- FTSE analysis: Time for catch up with global indices?
- DAX analysis: Outperforming German index tests key resistance
- US indices lead global stock markets on peak inflation and interest rates hopes
At the time of writing on Wednesday, the global stock market rally had come to a halt. The initial excitement surrounding the possibility of central banks adopting a more dovish stance faded, and results on the earnings calendar from several companies fell short of expectations. Burberry Group, for instance, experienced a significant drop of up to 9% in its shares, attributing it to diminished demand for high-end products, which could potentially hinder the company from achieving its sales forecast. HelloFresh also faced a setback, with its shares plummeting nearly 20% following a reduction in its sales projections. Additionally, Cisco Systems saw a 10% decline in premarket trading after reporting a slowdown in new product orders.
FTSE analysis: Time for catch up with global indices?
After hitting a new all-time high in February, the FTSE has struggled to find any sustainable support, hurt by concerns over China, UK’s struggling economy and high interest rates across the world. But we have had some positive data out of China, the UK and US this week, which may mean the worst days are behind us. Indeed, the fact that UK inflation fell sharply to an annual pace of 4.6% from 6.7% previously created a bit of a relief rally on Wednesday. Though most of those gains have since been lost, there are some technical signs to suggest the FTSE may be able to start pushing higher again amid diminished macro concerns.
Frustratingly for the bulls, the FTSE has been unable to enjoy the same bullish momentum we have seen across other European and US stock markets over the past three weeks or so. In this regard, the FTSE has a lot of catching up to do. But in recent days, the FTSE has managed to climb back above the 21-day exponential moving average and resistance at 7450ish. So, there has been some indications of bullish momentum coming back into the UK markets.

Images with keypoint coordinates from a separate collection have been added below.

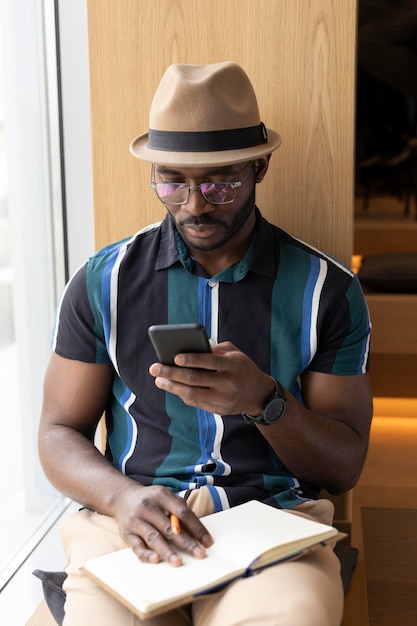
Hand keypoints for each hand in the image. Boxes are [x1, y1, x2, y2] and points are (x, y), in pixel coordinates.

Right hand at [112, 483, 212, 566]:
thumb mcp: (166, 498)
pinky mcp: (127, 533)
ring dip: (167, 551)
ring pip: (153, 537)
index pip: (182, 512)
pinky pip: (137, 546)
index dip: (196, 527)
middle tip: (199, 554)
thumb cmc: (152, 500)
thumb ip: (180, 512)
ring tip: (178, 562)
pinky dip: (146, 554)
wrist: (122, 497)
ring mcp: (136, 520)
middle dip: (186, 542)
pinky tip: (156, 560)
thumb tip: (198, 533)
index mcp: (162, 495)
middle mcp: (148, 506)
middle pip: (169, 527)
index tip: (207, 542)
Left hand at [148, 341, 274, 415]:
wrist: (259, 394)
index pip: (209, 362)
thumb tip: (188, 350)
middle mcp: (227, 383)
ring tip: (158, 380)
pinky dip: (182, 394)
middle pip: (195, 379)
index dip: (191, 360)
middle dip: (172, 373)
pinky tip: (172, 387)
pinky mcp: (218, 410)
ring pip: (191, 393)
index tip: (175, 357)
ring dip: (172, 387)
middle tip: (154, 368)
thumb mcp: (235, 353)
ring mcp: (222, 399)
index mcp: (232, 365)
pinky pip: (195, 402)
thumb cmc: (242, 367)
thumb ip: (215, 350)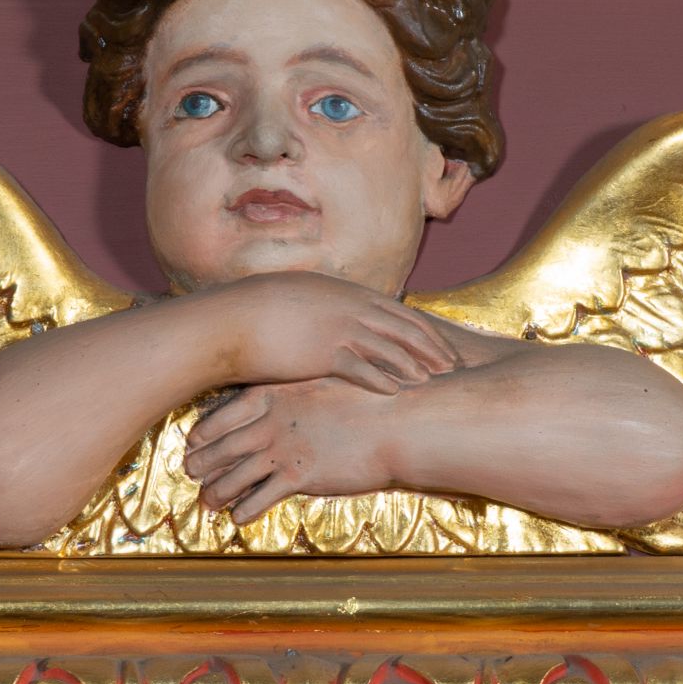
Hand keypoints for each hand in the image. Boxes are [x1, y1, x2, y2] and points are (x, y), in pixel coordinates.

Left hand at [184, 378, 407, 522]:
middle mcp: (271, 422)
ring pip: (234, 477)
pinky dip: (245, 510)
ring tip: (207, 502)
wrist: (398, 421)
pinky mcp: (299, 477)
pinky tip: (238, 517)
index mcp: (274, 394)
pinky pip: (260, 498)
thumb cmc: (367, 398)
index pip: (224, 414)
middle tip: (189, 473)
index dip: (204, 432)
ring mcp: (283, 450)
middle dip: (202, 463)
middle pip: (222, 447)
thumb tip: (285, 398)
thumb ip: (298, 392)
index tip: (193, 442)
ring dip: (216, 492)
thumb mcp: (325, 382)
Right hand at [200, 272, 458, 393]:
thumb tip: (333, 317)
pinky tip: (401, 391)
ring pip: (390, 346)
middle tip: (454, 363)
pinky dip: (385, 379)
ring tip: (437, 380)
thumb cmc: (255, 312)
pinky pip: (363, 367)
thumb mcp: (297, 300)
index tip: (439, 341)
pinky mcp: (323, 351)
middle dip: (431, 346)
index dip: (420, 328)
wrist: (228, 319)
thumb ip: (323, 308)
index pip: (394, 309)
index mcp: (343, 292)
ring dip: (416, 364)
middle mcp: (347, 305)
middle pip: (402, 326)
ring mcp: (337, 327)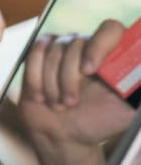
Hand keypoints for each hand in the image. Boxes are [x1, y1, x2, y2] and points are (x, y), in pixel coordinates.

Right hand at [18, 21, 134, 145]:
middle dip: (68, 78)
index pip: (110, 29)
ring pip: (52, 50)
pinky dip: (35, 78)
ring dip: (51, 83)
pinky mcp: (39, 54)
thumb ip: (138, 90)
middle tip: (70, 103)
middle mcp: (89, 46)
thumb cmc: (98, 123)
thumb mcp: (128, 111)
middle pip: (75, 43)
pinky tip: (39, 96)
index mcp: (114, 55)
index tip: (88, 70)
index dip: (98, 45)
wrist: (64, 135)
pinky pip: (34, 53)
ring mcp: (62, 49)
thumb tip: (140, 74)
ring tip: (57, 104)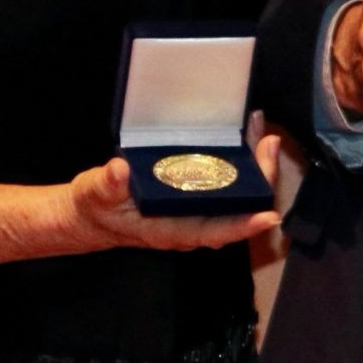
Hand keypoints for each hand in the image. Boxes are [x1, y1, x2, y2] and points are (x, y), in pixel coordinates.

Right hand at [67, 112, 284, 251]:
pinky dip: (238, 159)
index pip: (216, 231)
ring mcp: (196, 208)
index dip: (244, 225)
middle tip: (267, 143)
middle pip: (237, 209)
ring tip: (261, 131)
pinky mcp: (194, 192)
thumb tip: (120, 172)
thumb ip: (107, 186)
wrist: (93, 213)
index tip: (269, 216)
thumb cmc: (97, 206)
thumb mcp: (97, 194)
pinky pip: (225, 180)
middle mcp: (192, 222)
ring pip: (236, 193)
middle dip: (258, 179)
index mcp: (173, 230)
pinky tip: (243, 134)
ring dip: (252, 165)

This 7450 level was being tested from above at the time of writing, meaning there was a chance the bulls would show up here to lift the index heading into the second half of the day.
Despite the fact that the UK index has been making a series of lower highs throughout this year, it hasn’t exactly sold off either, holding, for most part, in a wide consolidation range. In fact, the index has managed to hold above the low of 7202 it had formed in March following several bearish attempts to drive it beneath that level – twice in the summer and again in October. The bullish resilience in the face of all the macro risks is quite impressive. If it has been able to weather the storm with minor damage, the index may be able to start rising on any piece of good news now. I reckon there is a good chance we may see a rally to test the 200-day average and prior resistance in the 7600-7620 area next.
DAX analysis: Outperforming German index tests key resistance
In contrast to the FTSE, the DAX is a lot closer to potentially reaching the all-time high it had hit in July. What’s more, from its low point in October, the German index was up more than 8% compared to just 3% or so the FTSE has gained during the same period. Clearly, the DAX has been a better index for the bulls to trade, but this doesn’t mean the outperformance will necessarily continue moving forward. The German index has now reached a potential resistance area around 15800 to 15850. Here, the 61.8% Fibonacci retracement level against the all-time high meets the point of origin of the previous breakdown area. Nevertheless, given the recent bullish momentum across the global stock markets, and the fact that several support levels have broken down, we may only see a modest pullback and consolidation rather than a sharp sell-off to suggest the trend has turned bearish again. So, I would be more inclined to look for dips to be bought near support levels. The next key support area to watch is around 15575 to 15640. This area was previously resistance, and we have the 200-day average coming into play here.
US indices lead global stock markets on peak inflation and interest rates hopes
We are now in mid-November and US stock markets are enjoying one of their best phases this year, all thanks to optimism that interest rates will start to come down in the not-too-distant future now that inflation is on a downward trajectory. The US markets do appear a little overbought though after a sharp three-week rally, especially the tech-heavy Nasdaq, so there is a risk of a short-term pullback. But with so many resistance levels having broken down in this melt-up, any potential short-term weakness should not be confused with a bearish reversal, unless the charts tell us otherwise and/or the Fed starts to push back against rate cut expectations forcefully. The latest gains this week have been in response to data on Wednesday showing further signs of abating inflationary pressures as prices paid to US producers unexpectedly declined in October by the most since April 2020. This followed a soft US CPI print from the day before, which had triggered massive moves across financial markets. A sharper-than-expected inflation decline in the UK also helped to lift sentiment in Europe, as too did signs that China’s recovery is starting to take hold. Meanwhile the slightly stronger-than-expected US retail sales and Empire Manufacturing Index shows the world’s largest economy is continuing to defy recession expectations.